A novel mechanism of Smads/miR-675/TGFβR1 axis modulating the proliferation and remodeling of mouse cardiac fibroblasts.

Cardiac fibroblasts (CFs) can over-proliferate during the progression of cardiac fibrosis, accompanied by a net accumulation of extracellular matrix proteins. Based on the profibrotic actions of transforming growth factor beta 1 (TGFβ1), investigating the mechanisms of TGFβ1 function in CFs may provide new directions to treatment for cardiac fibrosis. microRNAs (miRNAs) could control CFs proliferation or remodeling via binding to 3'-untranslated region of messenger RNA (mRNA) to negatively regulate gene expression. In the present study, we downloaded several microarray analyses results from GEO attempting to identify miRNAs and possible downstream targets that may be involved in TGF-β1 function in CFs and to detect the cellular and molecular functions of the identified miRNA-mRNA axis. Here, we identified miR-675 as a downregulated miRNA by TGFβ1 by bioinformatics analyses and experimental verification. Upon TGFβ1 stimulation, the protein levels of Α-SMAΑ-SMA, collagen I, and POSTN, and the secreted collagen in the cell culture supernatant significantly increased, whereas the miR-675 expression decreased. Smads mediate TGFβ1-induced suppression on miR-675 via binding miR-675 promoter region. miR-675 overexpression could inhibit, whereas miR-675 inhibition could enhance TGFβ1-induced mouse CFs (MCF) remodeling and proliferation.

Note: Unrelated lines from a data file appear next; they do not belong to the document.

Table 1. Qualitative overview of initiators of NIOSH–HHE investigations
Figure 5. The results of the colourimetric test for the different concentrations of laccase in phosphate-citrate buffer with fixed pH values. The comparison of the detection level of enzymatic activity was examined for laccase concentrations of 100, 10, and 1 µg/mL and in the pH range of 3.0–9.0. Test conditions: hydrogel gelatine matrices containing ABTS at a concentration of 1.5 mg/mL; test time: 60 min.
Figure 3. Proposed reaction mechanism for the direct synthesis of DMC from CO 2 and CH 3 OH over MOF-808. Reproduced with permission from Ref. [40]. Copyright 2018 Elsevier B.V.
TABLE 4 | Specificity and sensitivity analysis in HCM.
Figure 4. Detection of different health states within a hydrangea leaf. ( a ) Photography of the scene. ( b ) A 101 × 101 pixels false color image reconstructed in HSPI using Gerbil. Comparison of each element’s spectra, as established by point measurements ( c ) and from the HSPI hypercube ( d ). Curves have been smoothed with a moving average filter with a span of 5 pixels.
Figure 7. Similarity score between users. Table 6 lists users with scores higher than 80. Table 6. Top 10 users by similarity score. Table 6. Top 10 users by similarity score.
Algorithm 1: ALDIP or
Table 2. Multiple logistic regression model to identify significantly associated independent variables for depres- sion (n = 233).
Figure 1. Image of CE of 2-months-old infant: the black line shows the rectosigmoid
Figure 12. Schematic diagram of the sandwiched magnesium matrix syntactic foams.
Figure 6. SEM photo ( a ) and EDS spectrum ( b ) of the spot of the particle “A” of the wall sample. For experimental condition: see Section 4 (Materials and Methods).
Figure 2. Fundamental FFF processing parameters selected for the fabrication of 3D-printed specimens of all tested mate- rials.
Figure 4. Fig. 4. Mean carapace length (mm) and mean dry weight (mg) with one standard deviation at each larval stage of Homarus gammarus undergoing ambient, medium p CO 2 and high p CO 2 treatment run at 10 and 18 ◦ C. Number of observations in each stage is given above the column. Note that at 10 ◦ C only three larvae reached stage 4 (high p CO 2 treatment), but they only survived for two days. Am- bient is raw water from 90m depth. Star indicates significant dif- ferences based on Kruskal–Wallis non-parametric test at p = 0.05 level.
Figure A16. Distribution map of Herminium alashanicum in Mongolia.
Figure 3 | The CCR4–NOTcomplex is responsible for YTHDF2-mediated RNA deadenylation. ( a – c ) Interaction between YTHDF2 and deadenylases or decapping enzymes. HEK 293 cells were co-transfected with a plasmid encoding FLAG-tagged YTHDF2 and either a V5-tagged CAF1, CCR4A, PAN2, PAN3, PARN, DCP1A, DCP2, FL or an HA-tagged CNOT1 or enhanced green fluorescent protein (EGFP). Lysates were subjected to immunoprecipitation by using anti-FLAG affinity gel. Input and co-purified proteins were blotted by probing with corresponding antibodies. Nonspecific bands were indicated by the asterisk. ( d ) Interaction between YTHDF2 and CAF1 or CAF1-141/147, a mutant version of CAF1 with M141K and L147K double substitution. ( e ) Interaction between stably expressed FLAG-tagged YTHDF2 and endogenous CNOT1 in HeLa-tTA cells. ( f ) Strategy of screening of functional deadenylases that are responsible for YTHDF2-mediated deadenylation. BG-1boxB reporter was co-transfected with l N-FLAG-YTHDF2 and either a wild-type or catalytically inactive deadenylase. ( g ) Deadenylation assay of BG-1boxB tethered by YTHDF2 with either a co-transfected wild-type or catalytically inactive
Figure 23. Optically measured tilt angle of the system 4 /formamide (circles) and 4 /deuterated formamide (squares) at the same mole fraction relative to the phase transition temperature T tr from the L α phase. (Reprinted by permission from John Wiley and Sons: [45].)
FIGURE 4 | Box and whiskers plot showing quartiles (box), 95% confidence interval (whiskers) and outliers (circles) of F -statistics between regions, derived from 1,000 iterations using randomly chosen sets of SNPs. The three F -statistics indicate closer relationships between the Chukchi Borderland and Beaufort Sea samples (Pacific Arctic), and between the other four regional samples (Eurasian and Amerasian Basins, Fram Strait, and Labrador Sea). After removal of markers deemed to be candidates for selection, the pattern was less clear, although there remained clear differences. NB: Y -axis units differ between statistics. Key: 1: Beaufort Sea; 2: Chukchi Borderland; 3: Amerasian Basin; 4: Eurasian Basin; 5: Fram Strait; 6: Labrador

TGFβ receptor 1 (TGFβR1), a critical receptor in TGFβ1/Smad signaling, is a direct downstream target of miR-675. TGFβR1 overexpression significantly reverses the effect of miR-675 overexpression on MCF remodeling and proliferation. In summary, miR-675 targets TGFβR1 to attenuate TGFβ1-induced MCF remodeling and proliferation. We demonstrate a novel mechanism of the Smads/miR-675/TGFβR1 axis modulating TGFβ1-induced MCF remodeling and proliferation.